## What is needed
Repeat every one of the records below word for word, but leave the pictures out of your answer.

--- start of Extracted material ---

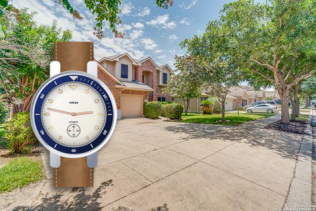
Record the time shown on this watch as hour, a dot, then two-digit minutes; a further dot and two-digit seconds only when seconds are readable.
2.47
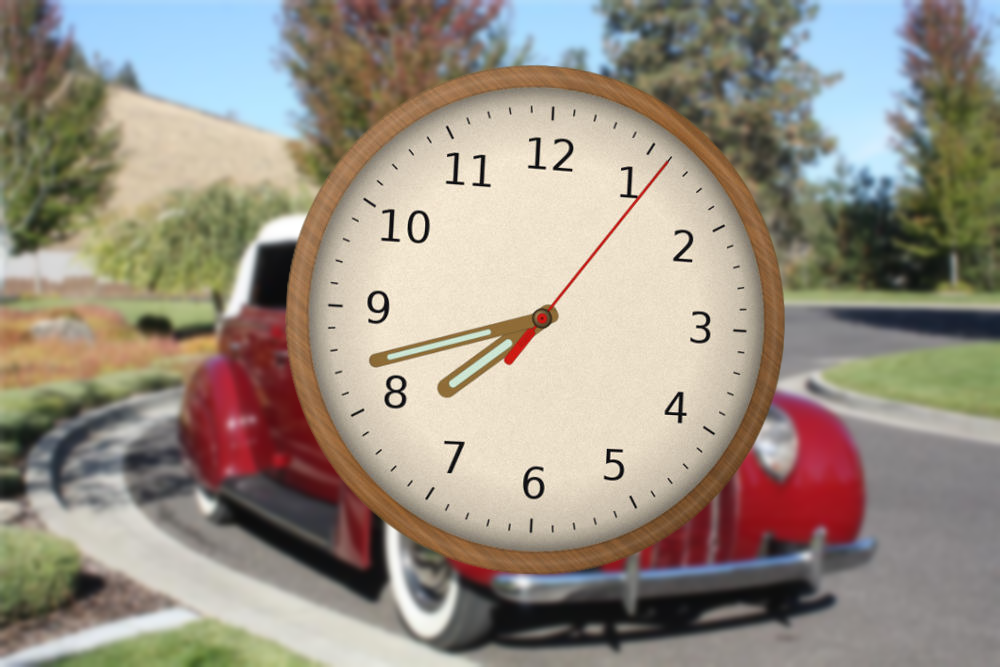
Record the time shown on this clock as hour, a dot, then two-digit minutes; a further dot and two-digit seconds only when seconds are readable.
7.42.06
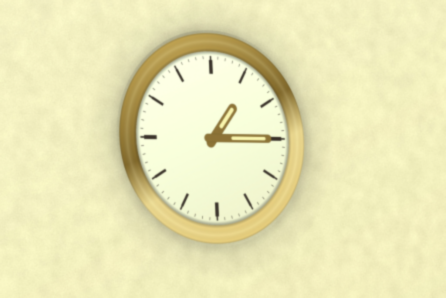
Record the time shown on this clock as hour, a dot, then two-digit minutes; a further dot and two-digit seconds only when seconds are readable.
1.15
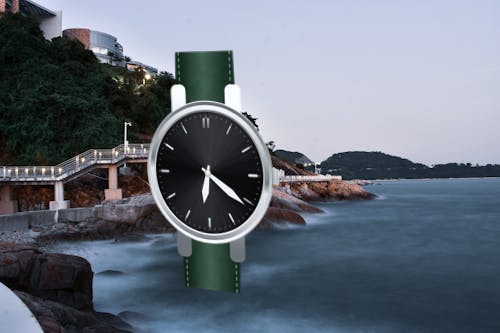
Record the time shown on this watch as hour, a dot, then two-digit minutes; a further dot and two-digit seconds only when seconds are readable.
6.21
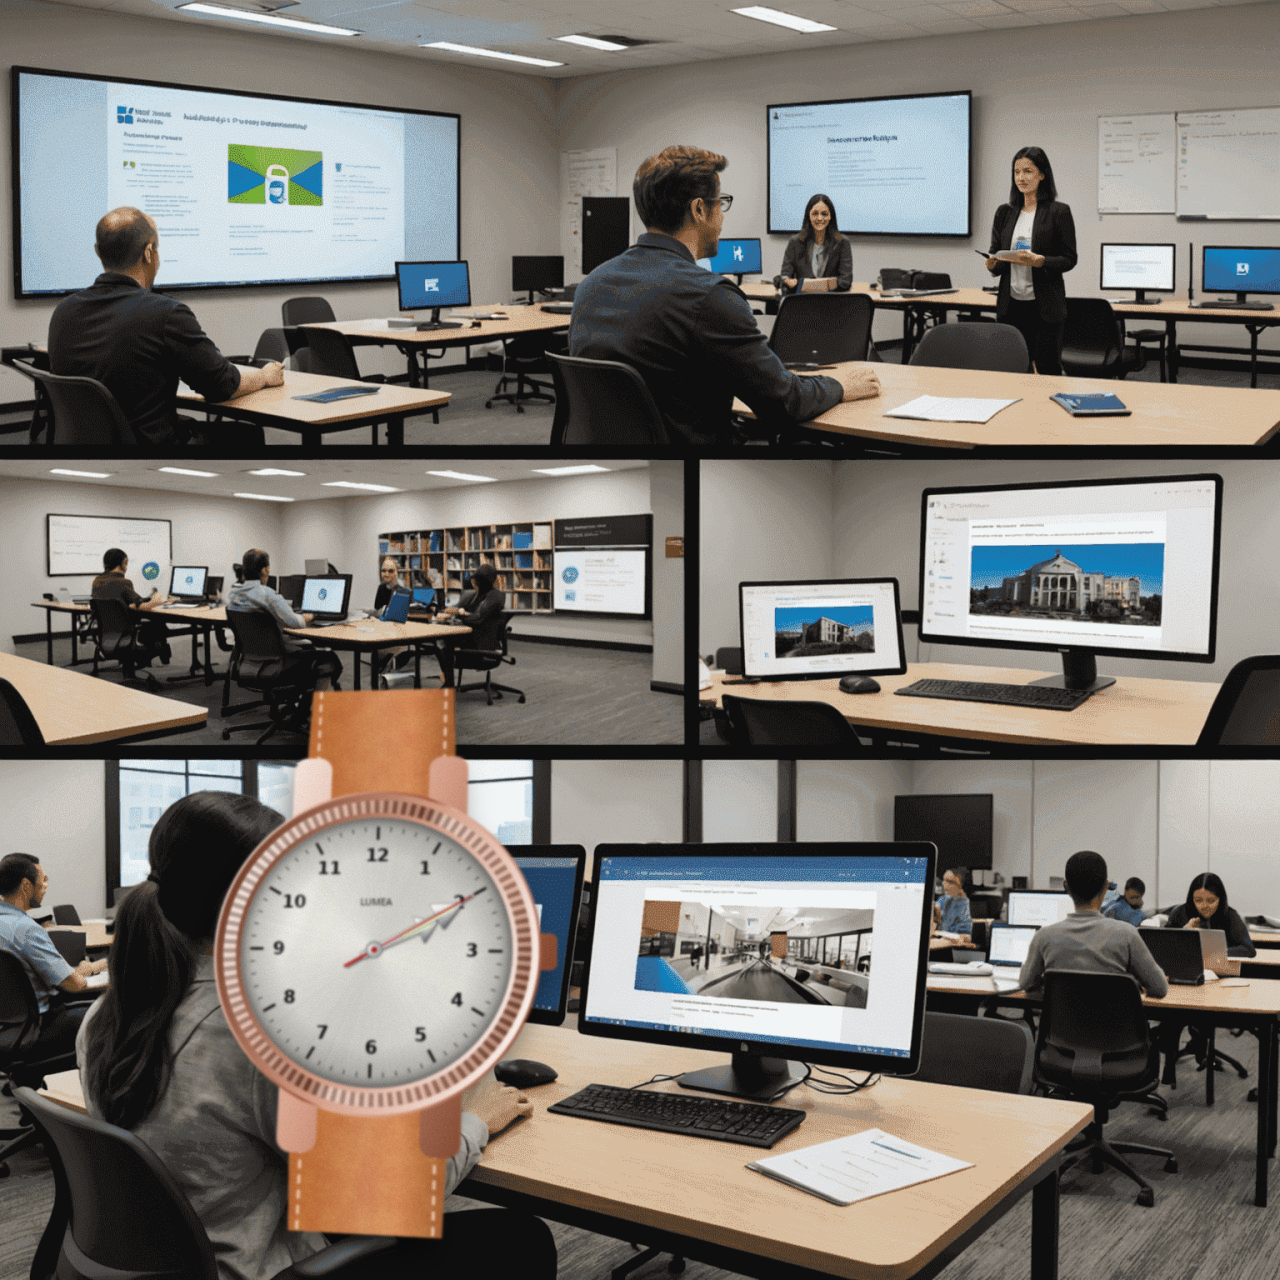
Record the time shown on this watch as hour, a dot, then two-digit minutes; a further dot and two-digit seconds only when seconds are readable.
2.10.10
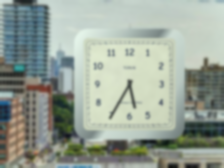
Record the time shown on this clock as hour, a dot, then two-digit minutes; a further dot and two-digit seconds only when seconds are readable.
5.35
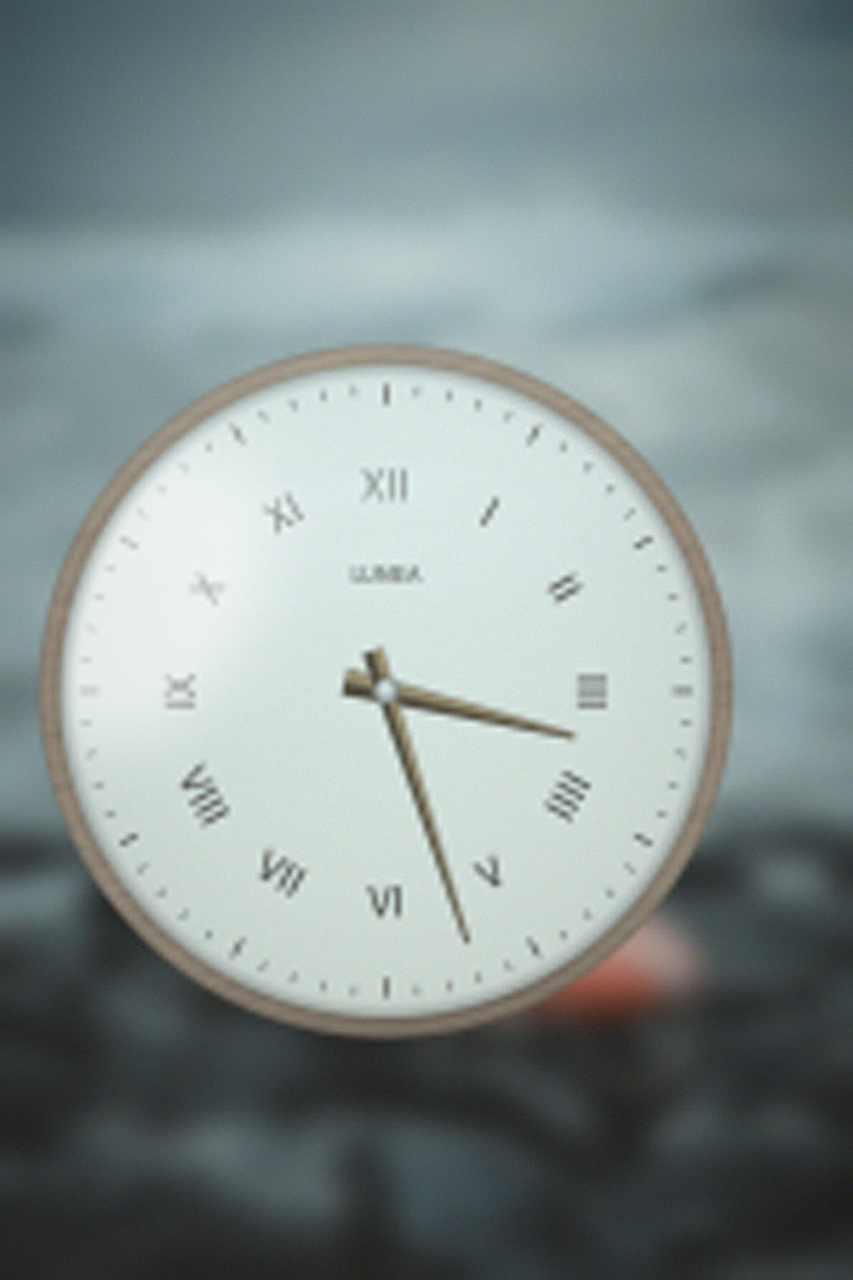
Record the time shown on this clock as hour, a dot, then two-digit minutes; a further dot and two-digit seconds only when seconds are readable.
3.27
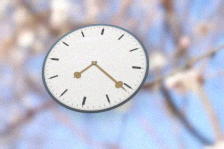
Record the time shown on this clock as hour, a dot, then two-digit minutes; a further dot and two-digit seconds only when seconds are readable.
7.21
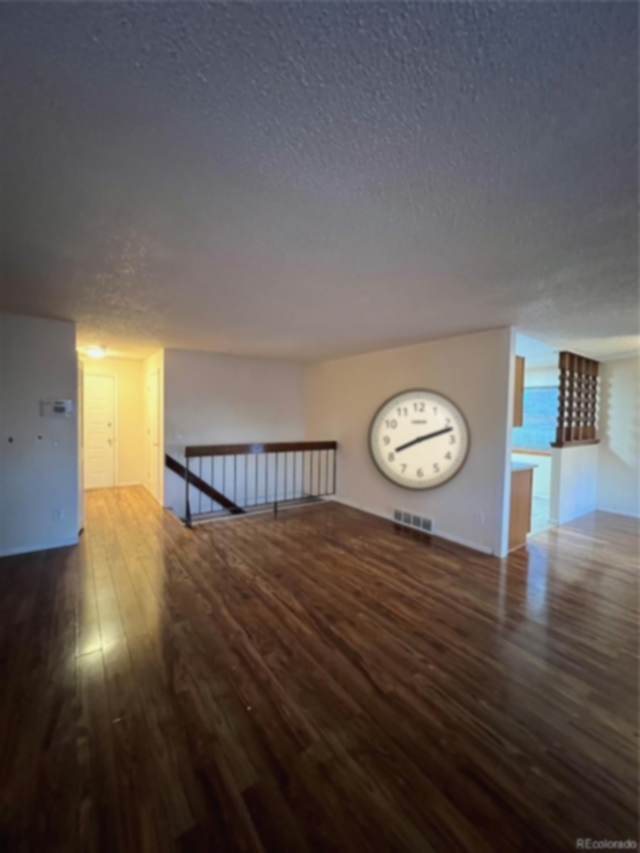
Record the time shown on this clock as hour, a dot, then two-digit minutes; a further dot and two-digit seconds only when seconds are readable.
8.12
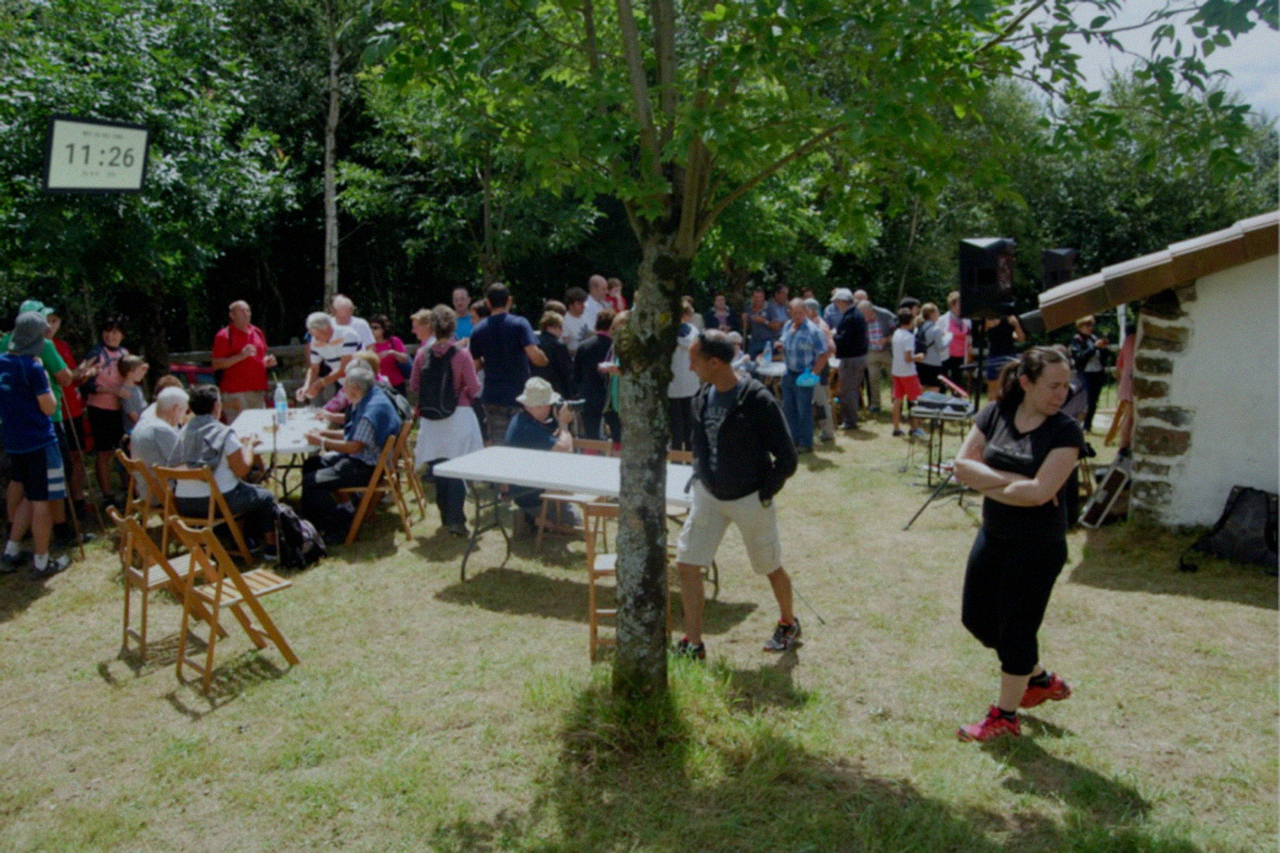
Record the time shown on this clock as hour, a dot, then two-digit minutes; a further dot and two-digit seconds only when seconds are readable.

--- end of Extracted material ---

## Correct output
Record the time shown on this watch as hour, a dot, then two-digit minutes; a further dot and two-digit seconds only when seconds are readable.
2.47
Record the time shown on this clock as hour, a dot, then two-digit minutes; a further dot and two-digit seconds only when seconds are readable.
7.42.06
Record the time shown on this clock as hour, a dot, then two-digit minutes; a further dot and two-digit seconds only when seconds are readable.
1.15
Record the time shown on this watch as hour, a dot, then two-digit minutes; a further dot and two-digit seconds only when seconds are readable.
6.21
Record the time shown on this watch as hour, a dot, then two-digit minutes; a further dot and two-digit seconds only when seconds are readable.
2.10.10
Record the time shown on this clock as hour, a dot, then two-digit minutes; a further dot and two-digit seconds only when seconds are readable.
5.35
Record the time shown on this clock as hour, a dot, then two-digit minutes; a further dot and two-digit seconds only when seconds are readable.
3.27
Record the time shown on this clock as hour, a dot, then two-digit minutes; a further dot and two-digit seconds only when seconds are readable.
7.21
Record the time shown on this clock as hour, a dot, then two-digit minutes; a further dot and two-digit seconds only when seconds are readable.
8.12
Record the time shown on this clock as hour, a dot, then two-digit minutes; a further dot and two-digit seconds only when seconds are readable.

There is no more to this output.